> _Supplied material_:
+++
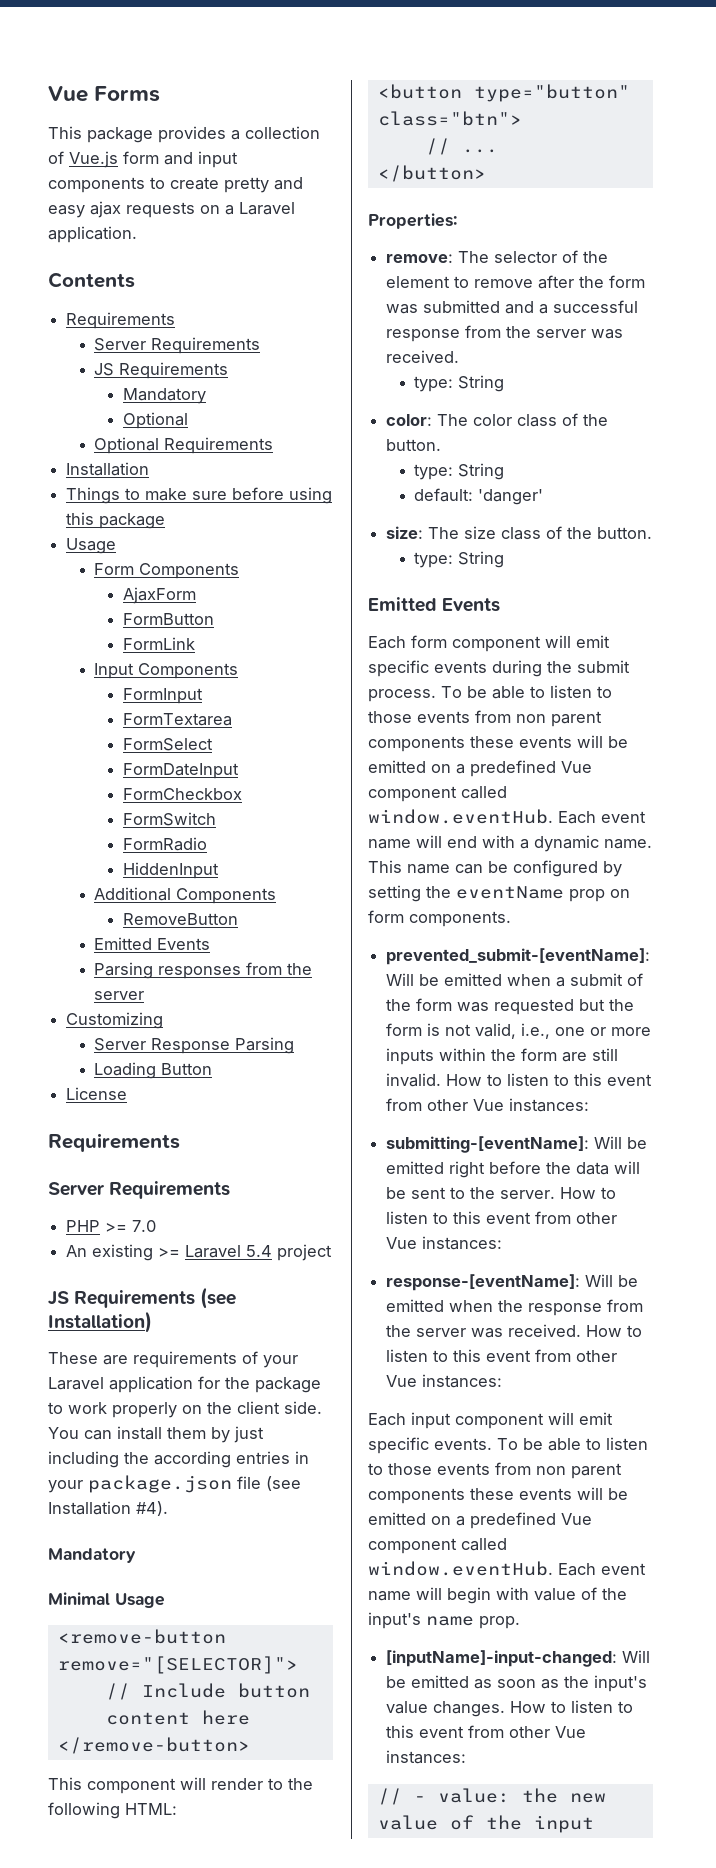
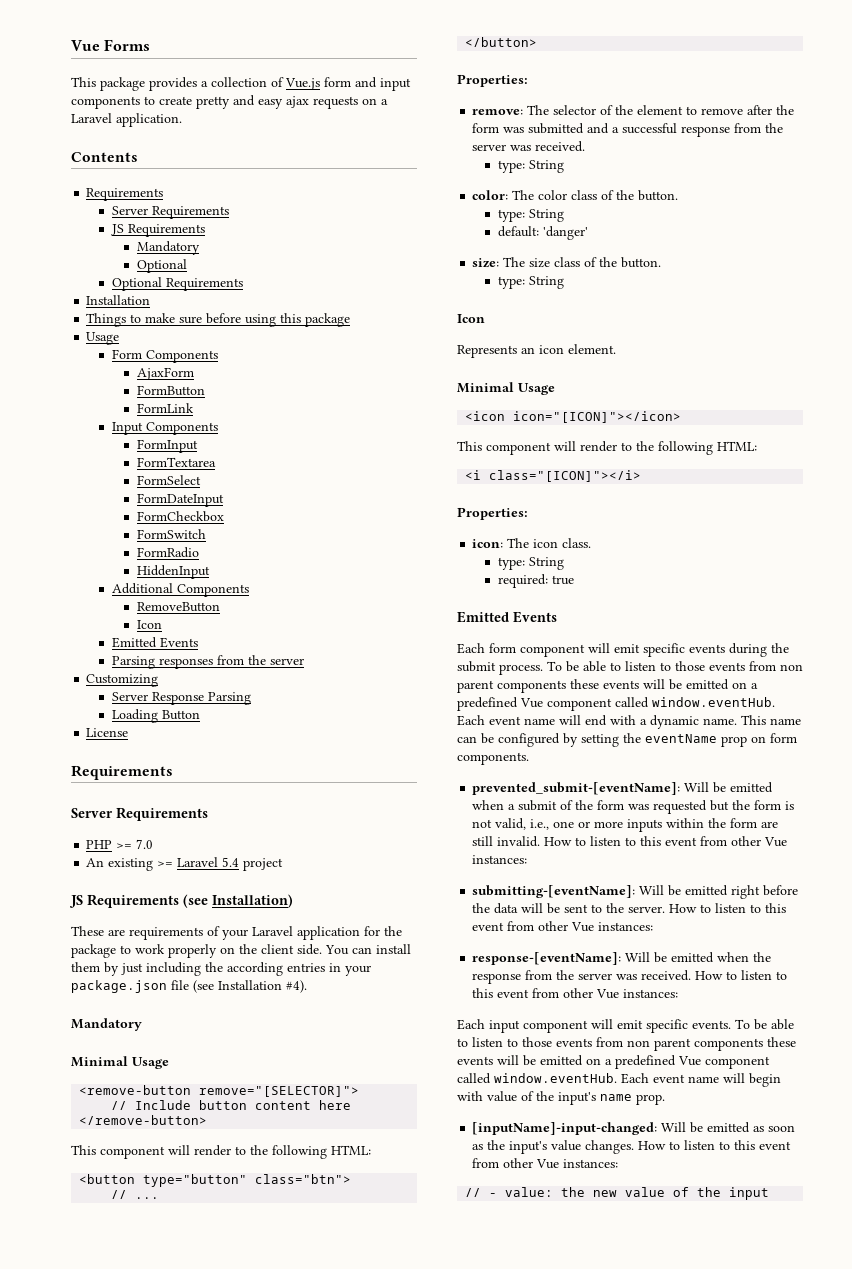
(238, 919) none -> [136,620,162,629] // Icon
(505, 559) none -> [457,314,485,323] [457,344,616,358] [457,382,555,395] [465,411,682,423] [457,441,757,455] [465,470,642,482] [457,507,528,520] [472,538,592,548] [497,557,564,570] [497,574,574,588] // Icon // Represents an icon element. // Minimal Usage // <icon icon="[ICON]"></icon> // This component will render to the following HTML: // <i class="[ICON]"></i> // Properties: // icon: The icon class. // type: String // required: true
+++
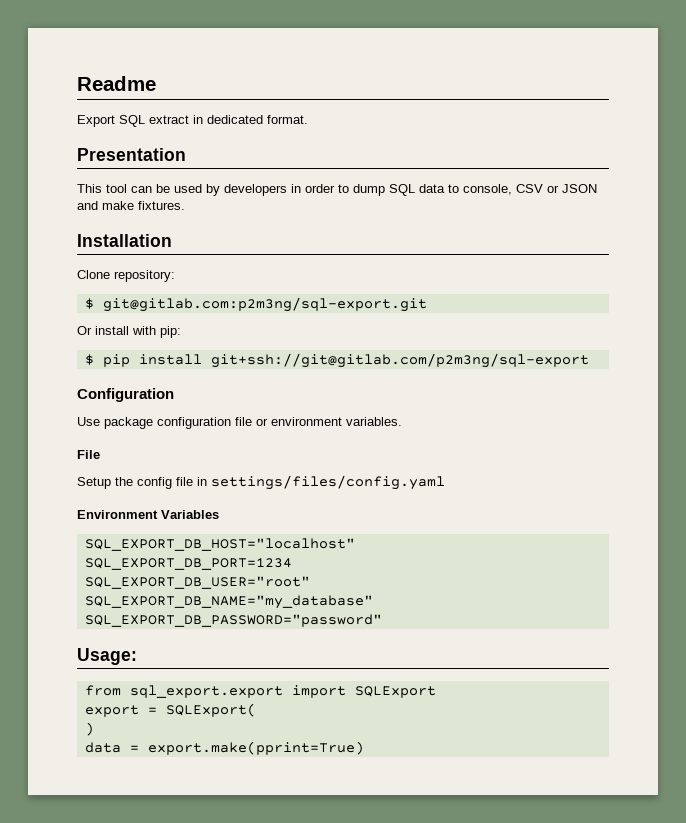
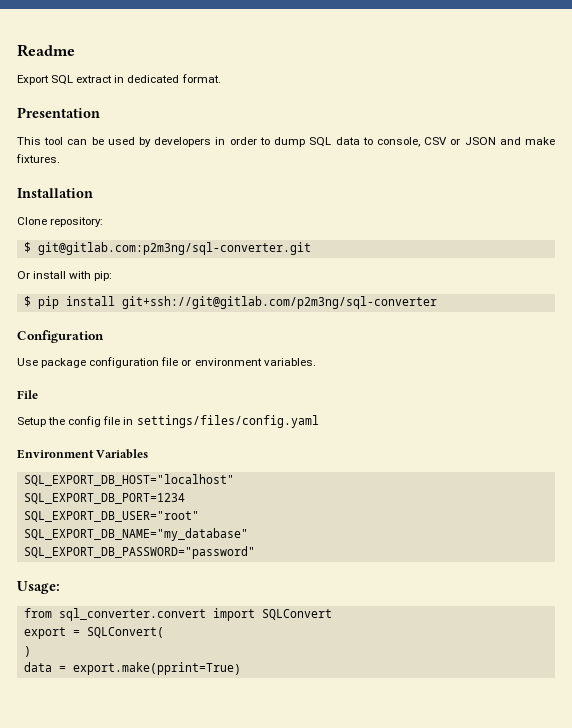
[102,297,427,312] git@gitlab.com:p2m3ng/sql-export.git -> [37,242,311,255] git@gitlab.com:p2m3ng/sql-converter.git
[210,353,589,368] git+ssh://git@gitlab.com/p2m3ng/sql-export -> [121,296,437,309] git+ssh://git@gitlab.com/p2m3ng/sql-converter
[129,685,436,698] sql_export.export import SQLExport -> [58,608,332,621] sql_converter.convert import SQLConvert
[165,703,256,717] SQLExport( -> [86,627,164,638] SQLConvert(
+++
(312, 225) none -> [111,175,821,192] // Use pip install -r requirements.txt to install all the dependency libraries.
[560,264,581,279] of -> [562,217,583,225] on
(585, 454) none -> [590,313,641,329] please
+++
> _Your goal_: Give back exactly the lines of the listing above that run from the line with "[102,297,427,312] git@gitlab.com:p2m3ng/sql-export.git ->" to the line with "[165,703,256,717] SQLExport( ->", inclusive.

> _Answer section_:
[102,297,427,312] git@gitlab.com:p2m3ng/sql-export.git -> [37,242,311,255] git@gitlab.com:p2m3ng/sql-converter.git
[210,353,589,368] git+ssh://git@gitlab.com/p2m3ng/sql-export -> [121,296,437,309] git+ssh://git@gitlab.com/p2m3ng/sql-converter
[129,685,436,698] sql_export.export import SQLExport -> [58,608,332,621] sql_converter.convert import SQLConvert
[165,703,256,717] SQLExport( -> [86,627,164,638] SQLConvert(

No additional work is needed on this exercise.